Droogklimaat en graslanden zorgen voor een verschuiving
Wat veroorzaakte verschuivingen in zoogdiergemeenschappen in de afgelopen 7 miljoen jaar? Een van de best gedocumenteerde veranderingen is de uitbreiding van graslanden in de afgelopen 4 miljoen jaar. Veel van de fossiele megaherbivoren gaven de voorkeur aan bosrijke omgevingen, terwijl herkauwers gedijen in de wijd open savannes die tegenwoordig delen van Oost-Afrika domineren. Het fossielenbestand van herbivoren volgt de veranderende omgevingen op de voet, met veranderingen in de vertegenwoordiging van deze groepen die de graslanduitbreiding op lange termijn volgen.

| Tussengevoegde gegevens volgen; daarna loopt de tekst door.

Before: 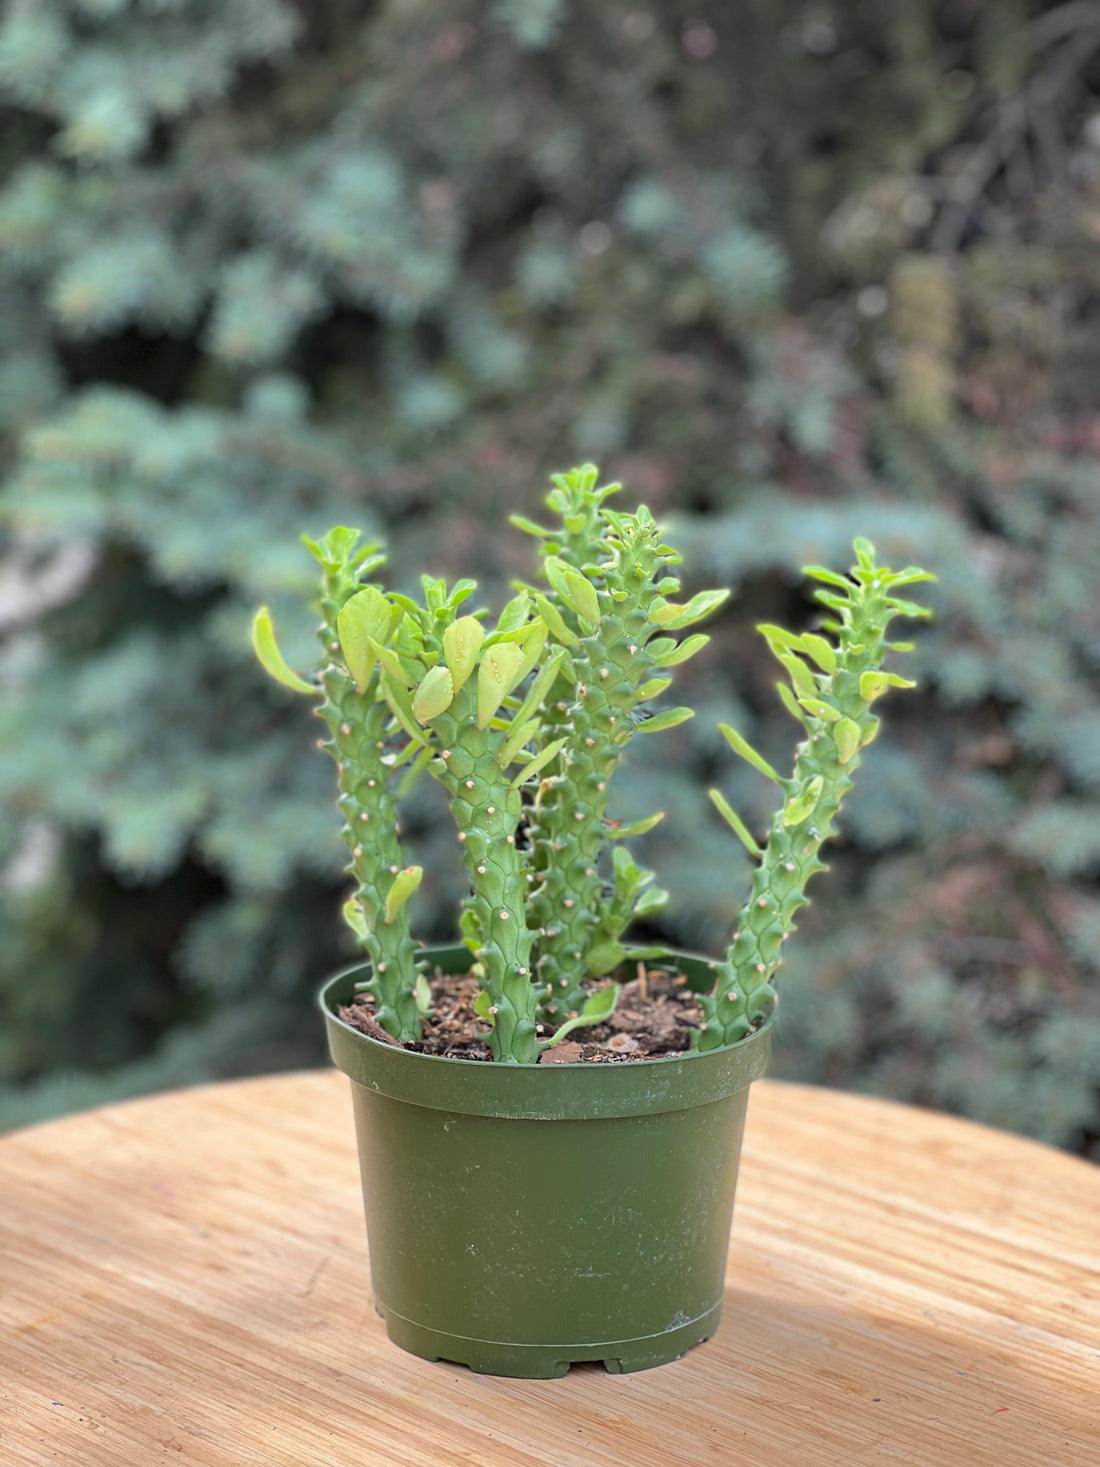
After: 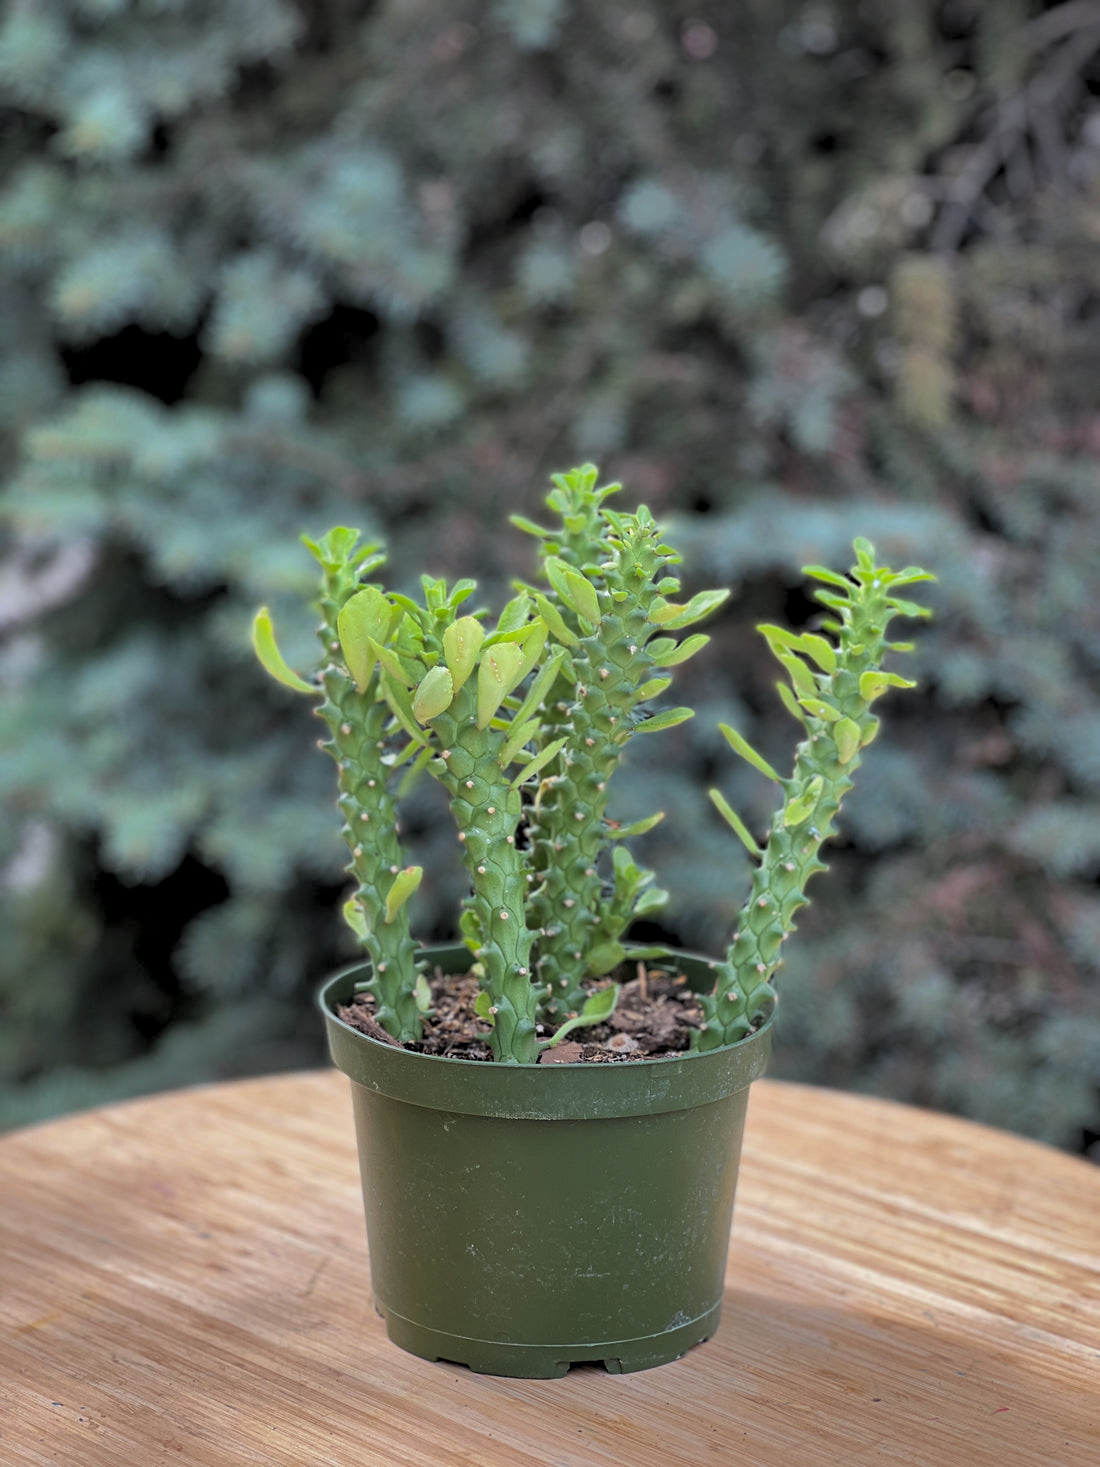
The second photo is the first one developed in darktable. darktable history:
white balance: red 0.984, blue 1.059
shadows and highlights: shadows 60, highlights -60
levels: levels [0.116, 0.574, 1]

Ongeveer 1 miljoen jaar geleden, fossielen laten een verschuiving zien in de voedingsstructuur van de zoogdiergemeenschap die de uitbreiding van grasland alleen niet kan verklaren. De niet-herkauwers die de Oost-Afrikaanse ecosystemen hadden gedomineerd, gingen sterk achteruit. Dit komt overeen met gegevens over zeestof die erop wijzen dat de regio te maken kreeg met pulsen van klimaatdrogen die niet-herkauwers bijzonder hard zouden hebben getroffen omdat ze afhankelijk zijn van betrouwbare toegang tot oppervlaktewater, wat betekent dat veel soorten mogelijk zijn verdwenen langs de rivieren en meren waarvan ze afhankelijk waren. Aanvullend, de eetstrategie van niet-herkauwers op de lopende band is afhankelijk van toegang tot overvloedige vegetatie, die tijdens perioden van droogte zou zijn afgenomen.
Ergens naar uitkijken
De auteurs verwijten eerdere onderzoekers niet dat ze zo sterk leunen op analogieën met hedendaagse Afrikaanse ecosystemen, benadrukkend dat een studie van deze omvang pas recentelijk mogelijk is geworden.
"Paleontologie heeft een big data-tijdperk bereikt, " zei Faith. Co-auteur en assistent-professor aan de Colorado State University, Andrew Du, voegde toe:"Met de assemblage van grote, uitgebreide datasets, we kunnen nu belangrijke vragen stellen die fundamenteel verschillen van de vragen die in het verleden werden gesteld. We kunnen patronen en dynamieken op grotere schaal onderzoeken die ongetwijfeld de loop van de menselijke evolutie hebben beïnvloed."